DATA TO EXAMINE
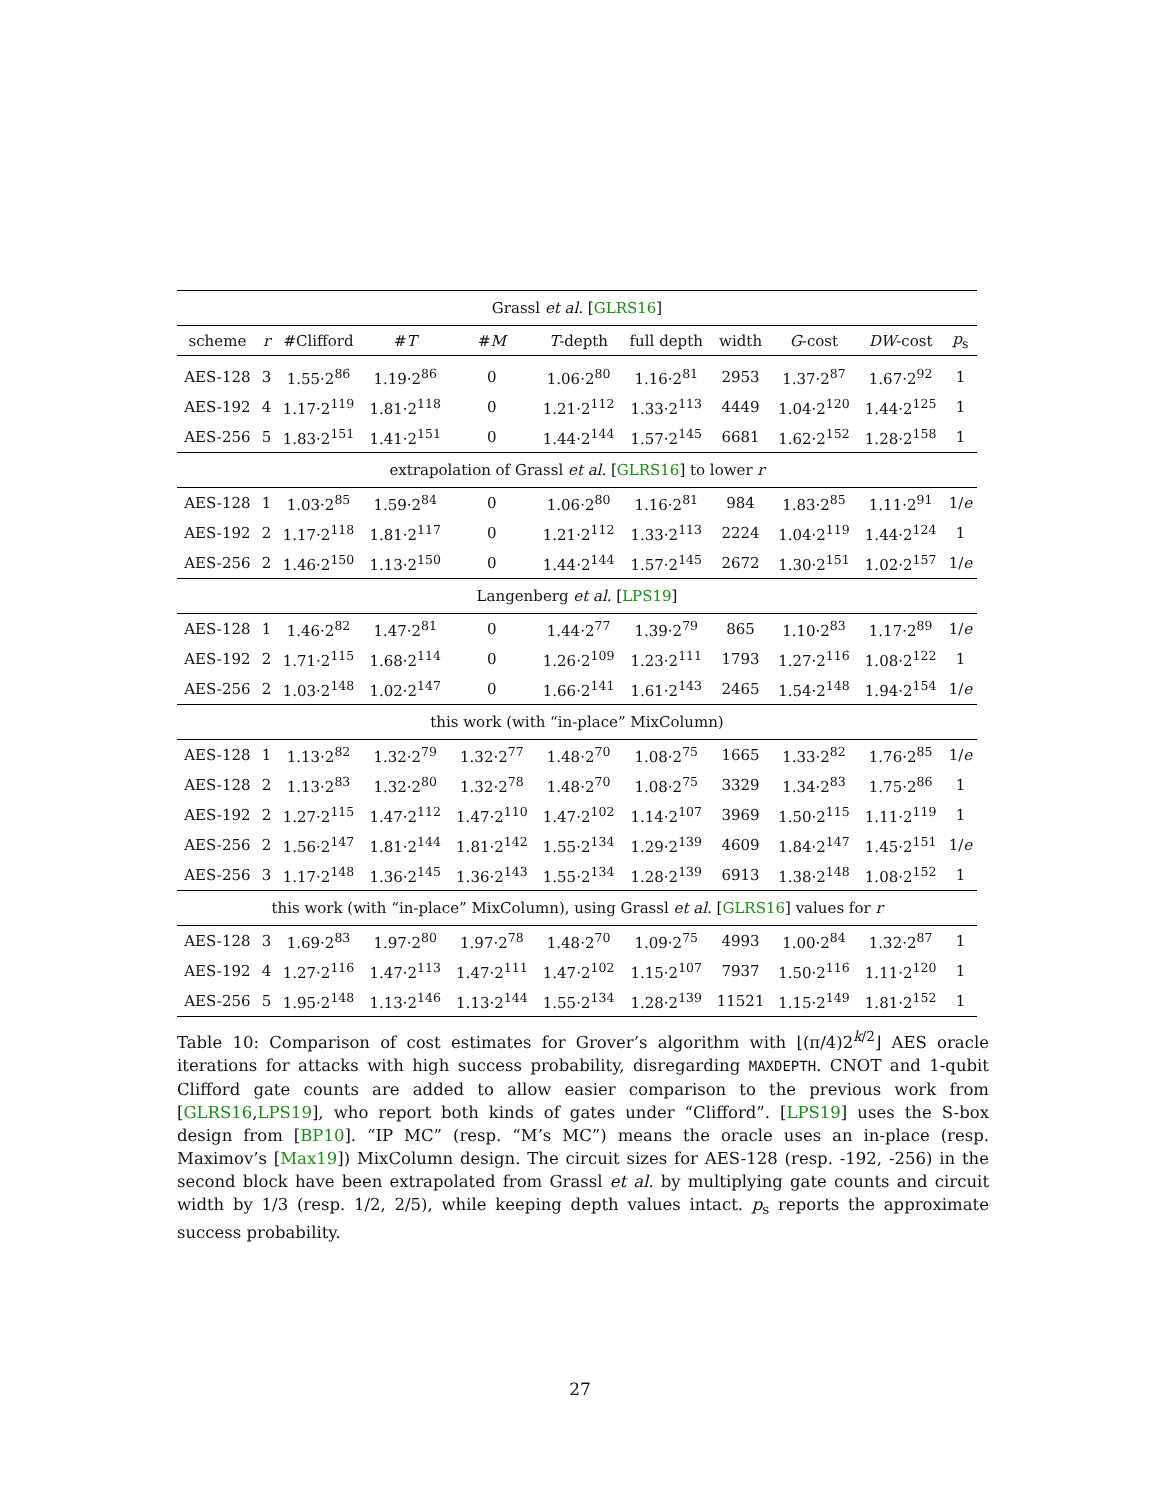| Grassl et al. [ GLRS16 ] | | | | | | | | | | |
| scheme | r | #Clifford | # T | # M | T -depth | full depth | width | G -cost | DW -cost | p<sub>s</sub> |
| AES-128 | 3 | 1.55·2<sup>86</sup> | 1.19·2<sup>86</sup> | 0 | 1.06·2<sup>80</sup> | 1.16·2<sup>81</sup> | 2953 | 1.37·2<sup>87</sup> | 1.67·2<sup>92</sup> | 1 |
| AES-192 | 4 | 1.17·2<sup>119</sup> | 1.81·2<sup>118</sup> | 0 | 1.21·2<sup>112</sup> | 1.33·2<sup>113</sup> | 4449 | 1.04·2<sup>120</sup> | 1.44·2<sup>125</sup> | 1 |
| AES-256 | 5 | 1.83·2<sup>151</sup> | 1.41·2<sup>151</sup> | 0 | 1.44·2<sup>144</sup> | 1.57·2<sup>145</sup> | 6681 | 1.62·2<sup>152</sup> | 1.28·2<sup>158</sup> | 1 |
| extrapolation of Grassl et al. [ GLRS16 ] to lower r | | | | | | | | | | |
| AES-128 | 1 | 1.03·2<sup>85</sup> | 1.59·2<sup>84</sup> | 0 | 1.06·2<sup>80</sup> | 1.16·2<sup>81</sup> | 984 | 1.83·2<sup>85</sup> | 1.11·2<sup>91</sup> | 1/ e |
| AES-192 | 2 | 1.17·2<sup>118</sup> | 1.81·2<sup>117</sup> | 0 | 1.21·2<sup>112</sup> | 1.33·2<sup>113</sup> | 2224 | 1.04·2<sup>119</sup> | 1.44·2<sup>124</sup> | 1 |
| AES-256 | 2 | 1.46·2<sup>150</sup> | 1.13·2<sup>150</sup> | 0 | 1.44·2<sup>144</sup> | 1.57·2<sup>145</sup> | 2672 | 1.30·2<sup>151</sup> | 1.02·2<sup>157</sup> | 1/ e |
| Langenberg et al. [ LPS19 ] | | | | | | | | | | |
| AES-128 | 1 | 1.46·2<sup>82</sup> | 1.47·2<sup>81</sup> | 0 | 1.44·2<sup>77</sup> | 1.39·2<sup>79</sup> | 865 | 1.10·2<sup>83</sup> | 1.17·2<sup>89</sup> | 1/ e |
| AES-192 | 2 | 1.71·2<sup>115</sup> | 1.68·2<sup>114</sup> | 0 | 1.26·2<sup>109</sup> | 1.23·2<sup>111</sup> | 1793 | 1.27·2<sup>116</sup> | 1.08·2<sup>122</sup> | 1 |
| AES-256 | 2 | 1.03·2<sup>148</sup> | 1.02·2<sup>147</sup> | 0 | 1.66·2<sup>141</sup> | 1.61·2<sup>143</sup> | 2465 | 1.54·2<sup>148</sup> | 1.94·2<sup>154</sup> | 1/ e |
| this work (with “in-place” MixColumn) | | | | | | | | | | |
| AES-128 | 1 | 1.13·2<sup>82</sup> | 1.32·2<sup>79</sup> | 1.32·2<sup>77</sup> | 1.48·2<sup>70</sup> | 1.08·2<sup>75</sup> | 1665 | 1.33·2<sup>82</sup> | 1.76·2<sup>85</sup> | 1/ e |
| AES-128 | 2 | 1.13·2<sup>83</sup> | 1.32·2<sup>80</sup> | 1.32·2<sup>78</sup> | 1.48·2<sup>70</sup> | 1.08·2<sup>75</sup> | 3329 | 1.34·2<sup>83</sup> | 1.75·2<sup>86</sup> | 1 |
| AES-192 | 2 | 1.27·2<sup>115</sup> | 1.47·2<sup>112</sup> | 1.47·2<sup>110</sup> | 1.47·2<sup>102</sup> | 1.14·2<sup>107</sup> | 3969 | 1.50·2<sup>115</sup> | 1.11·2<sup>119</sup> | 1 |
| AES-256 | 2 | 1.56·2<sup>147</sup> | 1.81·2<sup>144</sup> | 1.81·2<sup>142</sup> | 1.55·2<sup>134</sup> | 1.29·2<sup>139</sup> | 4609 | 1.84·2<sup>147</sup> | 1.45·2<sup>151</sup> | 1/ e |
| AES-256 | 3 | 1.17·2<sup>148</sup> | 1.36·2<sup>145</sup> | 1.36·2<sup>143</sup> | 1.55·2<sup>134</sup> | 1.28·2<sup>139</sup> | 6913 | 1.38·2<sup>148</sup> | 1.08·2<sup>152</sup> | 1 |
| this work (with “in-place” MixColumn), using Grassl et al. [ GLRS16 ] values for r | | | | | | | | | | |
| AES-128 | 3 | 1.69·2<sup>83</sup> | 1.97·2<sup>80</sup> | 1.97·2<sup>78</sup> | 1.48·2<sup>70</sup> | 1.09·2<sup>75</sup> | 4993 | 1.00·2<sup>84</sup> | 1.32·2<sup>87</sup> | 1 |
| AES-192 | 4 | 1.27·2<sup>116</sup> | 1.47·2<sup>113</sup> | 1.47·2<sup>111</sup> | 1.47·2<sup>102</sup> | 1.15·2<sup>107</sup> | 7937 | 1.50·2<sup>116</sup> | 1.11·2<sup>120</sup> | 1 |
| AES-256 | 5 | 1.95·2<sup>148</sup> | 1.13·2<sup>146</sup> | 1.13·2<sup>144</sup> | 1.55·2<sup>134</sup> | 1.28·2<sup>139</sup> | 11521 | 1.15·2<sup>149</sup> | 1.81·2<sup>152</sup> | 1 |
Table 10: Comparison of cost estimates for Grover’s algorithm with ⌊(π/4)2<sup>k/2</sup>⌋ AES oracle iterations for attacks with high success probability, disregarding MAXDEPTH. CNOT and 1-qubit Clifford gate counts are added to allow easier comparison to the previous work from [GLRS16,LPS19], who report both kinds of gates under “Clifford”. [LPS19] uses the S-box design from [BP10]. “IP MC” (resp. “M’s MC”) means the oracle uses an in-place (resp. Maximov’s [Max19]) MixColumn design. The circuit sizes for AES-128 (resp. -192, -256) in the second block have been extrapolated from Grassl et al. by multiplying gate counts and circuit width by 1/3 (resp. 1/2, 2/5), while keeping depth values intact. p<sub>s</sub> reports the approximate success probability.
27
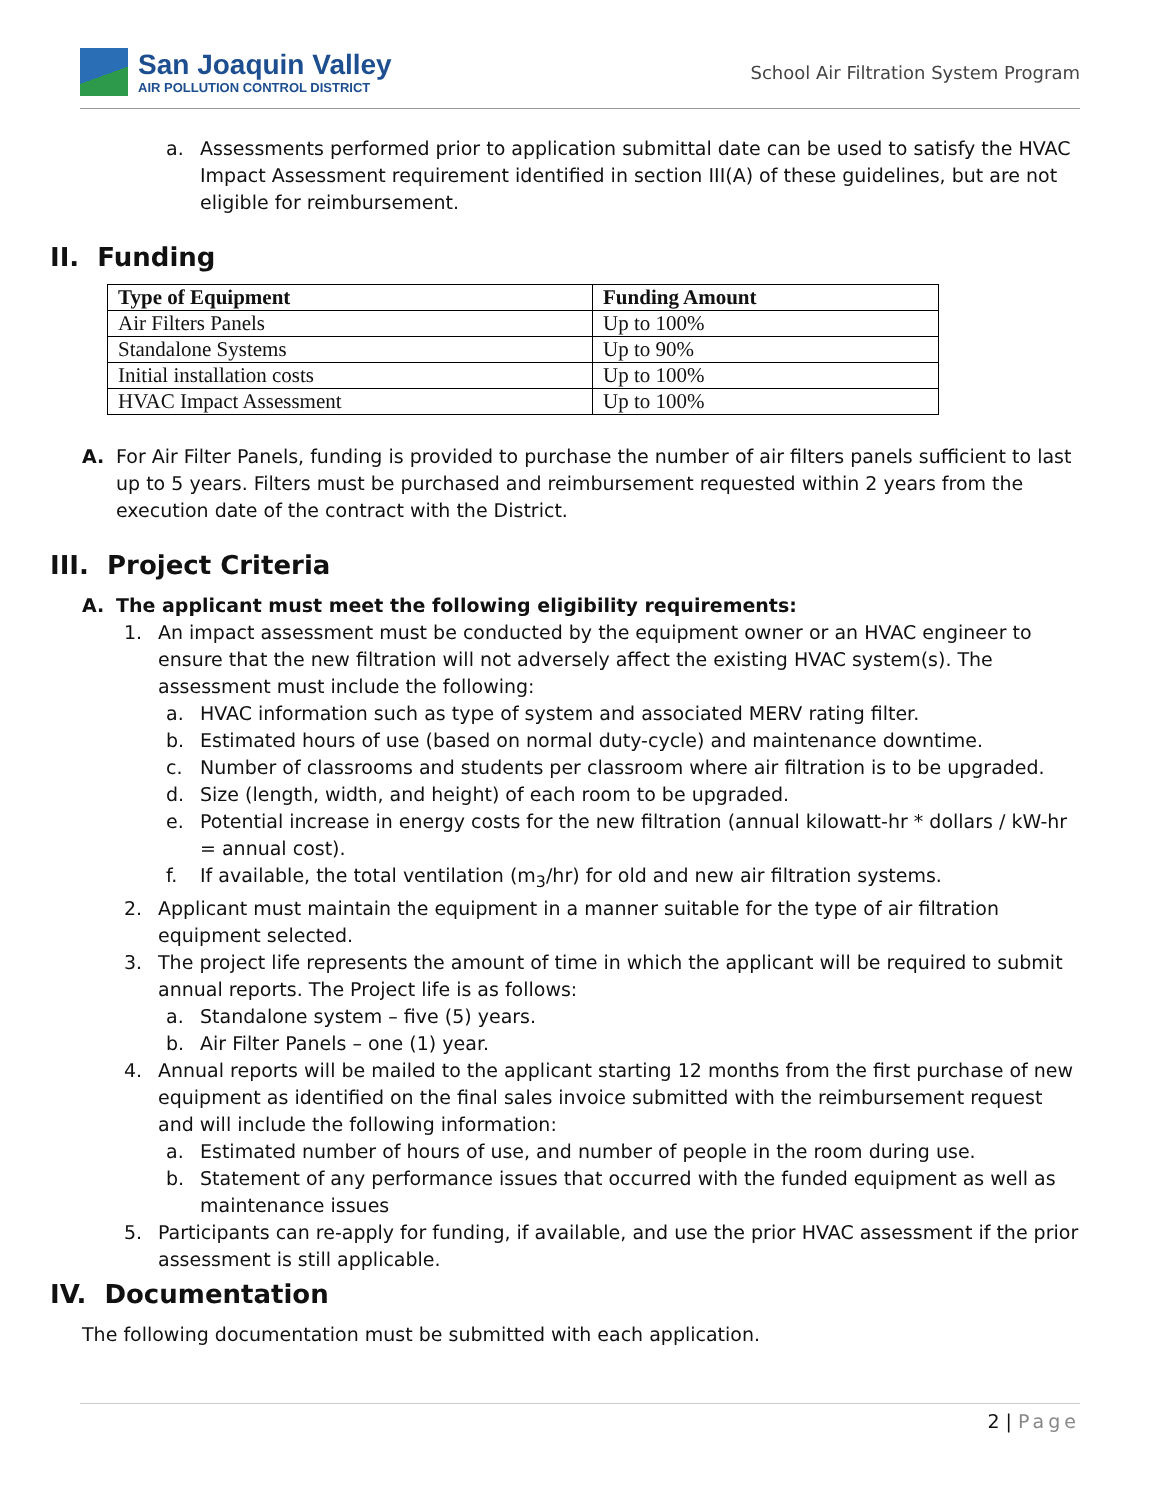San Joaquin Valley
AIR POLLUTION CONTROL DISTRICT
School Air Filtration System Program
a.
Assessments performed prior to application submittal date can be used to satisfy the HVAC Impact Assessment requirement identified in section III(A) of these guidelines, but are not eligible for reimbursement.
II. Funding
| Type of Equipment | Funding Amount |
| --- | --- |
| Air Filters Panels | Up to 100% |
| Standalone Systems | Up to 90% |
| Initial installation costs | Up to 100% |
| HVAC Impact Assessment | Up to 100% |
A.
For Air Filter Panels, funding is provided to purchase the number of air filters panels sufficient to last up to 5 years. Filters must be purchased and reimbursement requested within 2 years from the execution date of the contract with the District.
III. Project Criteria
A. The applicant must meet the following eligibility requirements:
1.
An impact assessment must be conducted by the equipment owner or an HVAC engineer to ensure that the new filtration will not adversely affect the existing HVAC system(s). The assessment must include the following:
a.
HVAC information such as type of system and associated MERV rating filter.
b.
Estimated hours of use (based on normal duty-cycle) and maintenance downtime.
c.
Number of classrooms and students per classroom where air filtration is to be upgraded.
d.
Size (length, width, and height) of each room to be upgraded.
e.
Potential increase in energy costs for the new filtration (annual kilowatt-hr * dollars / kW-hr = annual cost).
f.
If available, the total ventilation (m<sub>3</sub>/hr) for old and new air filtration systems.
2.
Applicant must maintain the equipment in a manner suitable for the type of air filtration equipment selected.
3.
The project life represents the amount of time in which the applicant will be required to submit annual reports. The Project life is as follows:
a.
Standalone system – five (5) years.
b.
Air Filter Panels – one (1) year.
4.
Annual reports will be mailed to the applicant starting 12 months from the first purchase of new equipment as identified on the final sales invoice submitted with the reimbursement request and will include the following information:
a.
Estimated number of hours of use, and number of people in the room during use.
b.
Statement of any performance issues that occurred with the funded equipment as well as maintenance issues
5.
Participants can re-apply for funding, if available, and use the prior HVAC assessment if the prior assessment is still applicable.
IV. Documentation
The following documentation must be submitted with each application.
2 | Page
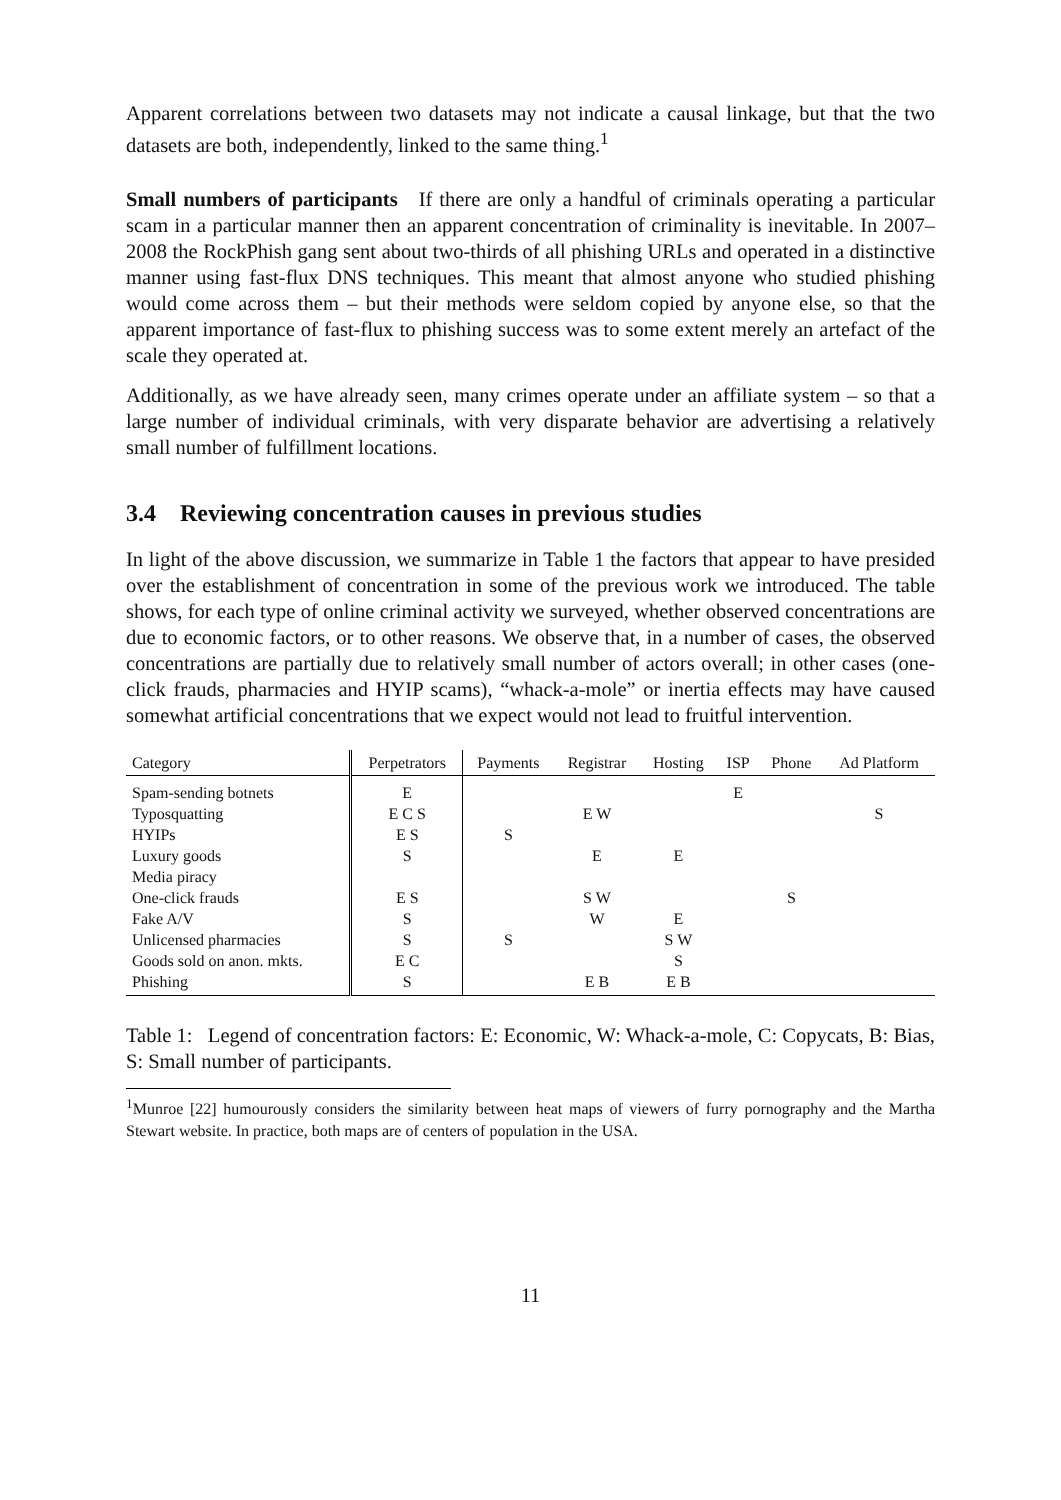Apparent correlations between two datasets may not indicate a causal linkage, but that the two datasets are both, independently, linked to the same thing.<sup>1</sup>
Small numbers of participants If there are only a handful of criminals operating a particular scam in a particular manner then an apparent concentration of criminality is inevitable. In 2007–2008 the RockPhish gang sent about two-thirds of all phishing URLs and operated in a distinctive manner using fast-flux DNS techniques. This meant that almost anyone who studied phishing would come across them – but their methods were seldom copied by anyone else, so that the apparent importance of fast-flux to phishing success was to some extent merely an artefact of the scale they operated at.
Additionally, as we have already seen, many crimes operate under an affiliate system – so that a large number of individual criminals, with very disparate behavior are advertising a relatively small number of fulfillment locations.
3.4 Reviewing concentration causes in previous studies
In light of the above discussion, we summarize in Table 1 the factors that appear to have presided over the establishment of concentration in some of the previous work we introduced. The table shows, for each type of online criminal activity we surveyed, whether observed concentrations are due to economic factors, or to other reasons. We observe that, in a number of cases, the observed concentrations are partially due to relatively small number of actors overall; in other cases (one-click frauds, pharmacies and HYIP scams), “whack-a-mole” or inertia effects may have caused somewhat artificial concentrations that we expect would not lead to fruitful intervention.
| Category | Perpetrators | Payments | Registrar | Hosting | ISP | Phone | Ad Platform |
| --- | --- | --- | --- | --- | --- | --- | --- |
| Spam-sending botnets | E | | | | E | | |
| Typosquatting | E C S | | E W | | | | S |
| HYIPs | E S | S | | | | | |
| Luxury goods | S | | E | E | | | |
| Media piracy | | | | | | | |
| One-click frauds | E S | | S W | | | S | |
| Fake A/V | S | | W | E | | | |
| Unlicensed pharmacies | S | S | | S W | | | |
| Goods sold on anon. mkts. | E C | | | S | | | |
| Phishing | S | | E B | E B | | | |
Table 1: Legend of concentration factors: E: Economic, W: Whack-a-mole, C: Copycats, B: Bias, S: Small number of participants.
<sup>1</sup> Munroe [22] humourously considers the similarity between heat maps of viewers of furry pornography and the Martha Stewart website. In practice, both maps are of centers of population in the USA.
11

EXERCISE GOAL
Keep both end lines and retype everything in the records above from the line containing "Typosquatting | E" through the line containing "Table 1: Legend", exactly, with nothing else.

EXERCISE SOLUTION
| Typosquatting | E C S | | E W | | | | S |
| HYIPs | E S | S | | | | | |
| Luxury goods | S | | E | E | | | |
| Media piracy | | | | | | | |
| One-click frauds | E S | | S W | | | S | |
| Fake A/V | S | | W | E | | | |
| Unlicensed pharmacies | S | S | | S W | | | |
| Goods sold on anon. mkts. | E C | | | S | | | |
| Phishing | S | | E B | E B | | | |
Table 1: Legend of concentration factors: E: Economic, W: Whack-a-mole, C: Copycats, B: Bias, S: Small number of participants.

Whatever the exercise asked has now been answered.